TCP connection management
During handshake process, we agree to establish connection, and we agree on connection parameters.
e.g. sequence numbers, RcvBuffer size, MSS (Maximum Segment Size), ...
2-way handshake doesn't work
2-way handshake is not enough!
Delay is variable, messages can be lost, reordered, retransmitted, etc.
e.g. client retrasmitted handshake message (req_conn), but this message is super delayed and server accepts it after client termination! (half open connection)
3-way handshake
Seq is Sequence number, SYNbit is control packet.
- Client send TCP SYN msg (with SYNbit=1, Seq=x)
- Server responds TCP SYNACK msg (with SYNbit=1, Seq=y, ACKbit=1, ACKnum=x+1)
- Client establish connection, and responds with ACK msg (with ACKbit=1, ACKnum=y+1)
- Server receive ACK msg, then establish connection.
SYNbit is ON only in the first two handshake packets.

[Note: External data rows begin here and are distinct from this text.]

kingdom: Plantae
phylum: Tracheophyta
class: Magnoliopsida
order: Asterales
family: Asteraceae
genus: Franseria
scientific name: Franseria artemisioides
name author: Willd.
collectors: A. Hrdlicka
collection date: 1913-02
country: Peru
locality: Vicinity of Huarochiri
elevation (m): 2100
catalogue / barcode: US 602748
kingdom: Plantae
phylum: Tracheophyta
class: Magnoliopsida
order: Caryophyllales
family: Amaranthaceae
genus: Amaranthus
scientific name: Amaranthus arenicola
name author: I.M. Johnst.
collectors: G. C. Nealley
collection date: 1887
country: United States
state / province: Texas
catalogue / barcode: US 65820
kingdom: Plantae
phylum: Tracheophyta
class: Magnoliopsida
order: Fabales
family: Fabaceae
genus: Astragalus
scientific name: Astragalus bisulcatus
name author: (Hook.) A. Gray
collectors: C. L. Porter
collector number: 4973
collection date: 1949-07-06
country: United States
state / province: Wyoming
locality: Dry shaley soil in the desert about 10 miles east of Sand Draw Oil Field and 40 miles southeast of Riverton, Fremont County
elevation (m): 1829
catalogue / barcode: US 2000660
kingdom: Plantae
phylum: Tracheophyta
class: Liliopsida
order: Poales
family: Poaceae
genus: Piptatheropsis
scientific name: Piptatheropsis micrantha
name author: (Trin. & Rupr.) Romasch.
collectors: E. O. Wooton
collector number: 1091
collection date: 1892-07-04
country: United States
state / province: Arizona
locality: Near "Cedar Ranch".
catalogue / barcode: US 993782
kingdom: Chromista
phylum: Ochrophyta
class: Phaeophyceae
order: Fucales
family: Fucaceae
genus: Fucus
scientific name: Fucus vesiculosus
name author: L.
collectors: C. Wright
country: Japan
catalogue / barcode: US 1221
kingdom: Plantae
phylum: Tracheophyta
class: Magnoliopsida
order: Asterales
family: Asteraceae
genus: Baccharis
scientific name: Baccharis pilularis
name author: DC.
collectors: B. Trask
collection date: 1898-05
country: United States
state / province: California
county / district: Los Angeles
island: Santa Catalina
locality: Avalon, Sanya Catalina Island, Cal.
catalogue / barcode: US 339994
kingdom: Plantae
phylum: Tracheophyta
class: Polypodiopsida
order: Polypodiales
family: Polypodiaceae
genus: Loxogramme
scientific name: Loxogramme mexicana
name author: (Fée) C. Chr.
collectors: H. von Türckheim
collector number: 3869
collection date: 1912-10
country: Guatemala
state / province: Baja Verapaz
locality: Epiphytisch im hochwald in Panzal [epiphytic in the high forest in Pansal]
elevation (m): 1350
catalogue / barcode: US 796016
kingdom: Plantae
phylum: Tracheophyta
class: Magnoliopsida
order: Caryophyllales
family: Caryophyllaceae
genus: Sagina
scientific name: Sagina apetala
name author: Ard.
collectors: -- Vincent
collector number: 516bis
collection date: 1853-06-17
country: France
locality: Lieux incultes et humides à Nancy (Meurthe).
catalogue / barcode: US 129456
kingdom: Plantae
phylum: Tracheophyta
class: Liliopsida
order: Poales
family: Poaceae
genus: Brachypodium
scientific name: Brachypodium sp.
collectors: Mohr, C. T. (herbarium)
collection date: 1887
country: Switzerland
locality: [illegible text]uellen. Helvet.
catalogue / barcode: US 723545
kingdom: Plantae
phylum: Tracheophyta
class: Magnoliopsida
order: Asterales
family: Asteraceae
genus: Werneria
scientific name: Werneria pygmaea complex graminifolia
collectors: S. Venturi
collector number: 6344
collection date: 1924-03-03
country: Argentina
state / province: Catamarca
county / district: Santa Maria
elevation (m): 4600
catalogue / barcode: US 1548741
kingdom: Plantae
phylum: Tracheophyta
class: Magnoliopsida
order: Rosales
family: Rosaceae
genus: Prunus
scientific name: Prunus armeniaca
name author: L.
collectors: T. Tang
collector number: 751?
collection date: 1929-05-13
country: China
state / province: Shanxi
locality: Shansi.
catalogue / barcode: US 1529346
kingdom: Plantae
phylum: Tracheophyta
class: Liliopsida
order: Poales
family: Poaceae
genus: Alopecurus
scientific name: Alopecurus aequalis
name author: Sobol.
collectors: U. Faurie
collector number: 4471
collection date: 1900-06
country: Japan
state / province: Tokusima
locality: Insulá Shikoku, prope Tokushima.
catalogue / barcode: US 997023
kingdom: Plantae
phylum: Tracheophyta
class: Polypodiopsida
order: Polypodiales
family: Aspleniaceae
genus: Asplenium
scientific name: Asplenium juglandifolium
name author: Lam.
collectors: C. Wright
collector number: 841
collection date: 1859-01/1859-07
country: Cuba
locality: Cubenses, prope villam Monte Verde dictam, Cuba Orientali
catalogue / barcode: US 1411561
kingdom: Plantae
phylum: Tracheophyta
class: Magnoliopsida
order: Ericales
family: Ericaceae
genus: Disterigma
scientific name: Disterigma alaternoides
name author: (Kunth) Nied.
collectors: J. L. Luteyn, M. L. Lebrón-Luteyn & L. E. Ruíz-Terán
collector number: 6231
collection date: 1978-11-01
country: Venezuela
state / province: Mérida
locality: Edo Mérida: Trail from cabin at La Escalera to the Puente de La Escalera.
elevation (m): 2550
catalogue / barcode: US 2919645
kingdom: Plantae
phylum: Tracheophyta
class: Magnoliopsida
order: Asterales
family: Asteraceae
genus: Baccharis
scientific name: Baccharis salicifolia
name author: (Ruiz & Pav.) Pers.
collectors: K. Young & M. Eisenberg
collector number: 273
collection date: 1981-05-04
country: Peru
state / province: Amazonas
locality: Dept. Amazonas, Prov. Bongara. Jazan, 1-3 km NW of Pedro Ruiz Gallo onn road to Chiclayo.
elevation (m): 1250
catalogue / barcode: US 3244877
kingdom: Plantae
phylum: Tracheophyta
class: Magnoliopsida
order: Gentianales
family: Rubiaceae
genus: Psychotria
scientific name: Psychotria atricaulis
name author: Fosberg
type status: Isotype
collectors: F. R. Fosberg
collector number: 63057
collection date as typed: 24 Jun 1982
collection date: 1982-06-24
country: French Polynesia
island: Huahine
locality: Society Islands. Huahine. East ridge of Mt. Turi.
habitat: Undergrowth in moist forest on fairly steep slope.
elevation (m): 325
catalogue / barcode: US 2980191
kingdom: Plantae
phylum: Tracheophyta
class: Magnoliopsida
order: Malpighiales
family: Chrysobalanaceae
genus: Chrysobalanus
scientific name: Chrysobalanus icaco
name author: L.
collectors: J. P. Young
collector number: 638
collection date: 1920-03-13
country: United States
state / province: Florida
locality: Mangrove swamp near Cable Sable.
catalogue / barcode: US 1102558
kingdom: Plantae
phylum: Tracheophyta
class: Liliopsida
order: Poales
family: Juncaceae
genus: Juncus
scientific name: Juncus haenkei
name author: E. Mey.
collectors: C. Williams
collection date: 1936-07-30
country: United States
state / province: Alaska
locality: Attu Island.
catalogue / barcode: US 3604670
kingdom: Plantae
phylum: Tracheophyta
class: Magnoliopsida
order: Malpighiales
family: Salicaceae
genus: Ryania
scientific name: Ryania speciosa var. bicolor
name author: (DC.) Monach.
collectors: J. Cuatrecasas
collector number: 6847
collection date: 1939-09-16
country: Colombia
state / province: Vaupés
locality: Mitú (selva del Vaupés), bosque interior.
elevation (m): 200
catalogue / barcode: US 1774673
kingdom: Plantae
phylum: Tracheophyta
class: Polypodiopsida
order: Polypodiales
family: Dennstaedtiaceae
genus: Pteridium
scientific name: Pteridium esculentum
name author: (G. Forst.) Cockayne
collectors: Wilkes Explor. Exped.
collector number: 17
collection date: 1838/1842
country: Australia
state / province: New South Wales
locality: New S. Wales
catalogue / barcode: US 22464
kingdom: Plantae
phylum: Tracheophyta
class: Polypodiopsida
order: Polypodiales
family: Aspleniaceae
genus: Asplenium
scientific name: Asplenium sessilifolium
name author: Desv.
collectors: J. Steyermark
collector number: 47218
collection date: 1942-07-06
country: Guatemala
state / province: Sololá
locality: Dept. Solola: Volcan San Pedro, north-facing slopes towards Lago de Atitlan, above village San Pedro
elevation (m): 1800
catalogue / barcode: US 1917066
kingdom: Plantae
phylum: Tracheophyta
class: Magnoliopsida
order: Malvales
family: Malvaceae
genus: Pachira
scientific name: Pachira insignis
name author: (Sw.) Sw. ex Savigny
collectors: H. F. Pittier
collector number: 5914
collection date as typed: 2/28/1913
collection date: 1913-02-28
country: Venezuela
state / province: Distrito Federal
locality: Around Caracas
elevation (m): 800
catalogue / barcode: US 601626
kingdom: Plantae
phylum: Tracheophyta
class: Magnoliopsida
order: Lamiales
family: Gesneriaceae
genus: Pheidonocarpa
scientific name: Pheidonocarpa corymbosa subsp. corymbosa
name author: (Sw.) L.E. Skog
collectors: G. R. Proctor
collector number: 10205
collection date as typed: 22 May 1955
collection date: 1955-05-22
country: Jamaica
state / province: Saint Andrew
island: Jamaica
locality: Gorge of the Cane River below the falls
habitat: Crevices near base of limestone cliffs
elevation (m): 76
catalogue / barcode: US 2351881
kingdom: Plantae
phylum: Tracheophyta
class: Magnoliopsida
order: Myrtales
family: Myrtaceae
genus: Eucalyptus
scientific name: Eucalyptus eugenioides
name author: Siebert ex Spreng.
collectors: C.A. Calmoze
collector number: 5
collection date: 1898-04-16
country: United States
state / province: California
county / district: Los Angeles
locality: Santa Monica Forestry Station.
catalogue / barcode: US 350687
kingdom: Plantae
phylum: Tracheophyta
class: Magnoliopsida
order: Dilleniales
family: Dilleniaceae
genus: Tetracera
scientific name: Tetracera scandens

ACKbit is OFF only in the first handshake packet. (recall: we removed NAK!)
Normally handshake doesn't have a payload, but there are some RFCs (fast open) that allows sending data with handshake.
Closing a TCP connection
- Client and server each close their side of connection by sending FIN msg (with FINbit = 1)
- Receiver should respond FIN with ACK.
- Receiver can respond FIN with FIN and ACK if they don't have data to send.
This is not handshake, simultaneous FIN exchanges can be handled!
- Passive close: connection is closed from other side. Send FIN when ready to close, and close connection after receiving ACK.
- Active close: connection is closed from your side. After both FIN is ACKed, we wait for 2MSL (Maximum Segment Lifetime, normally 2MSL = 120s!) before actually closing connection.
This can handle retransmitted FIN, dropped ACK, and doesn't have to worry that FIN might close next connection.
TCP State Transition Diagram
RST is sent when you want to close connection abruptly.
Theorically, two client can try to connect each other, and simultaneous SYN can be sent.
They'll transition to SYN_SENT state, then send SYNACK (transition to SYNC_TCVD), then connection will established when receiving ACK (transition to ESTABLISHED)
Transition from LISTEN to SYN_SENT is in RFC, but it's not used in practice.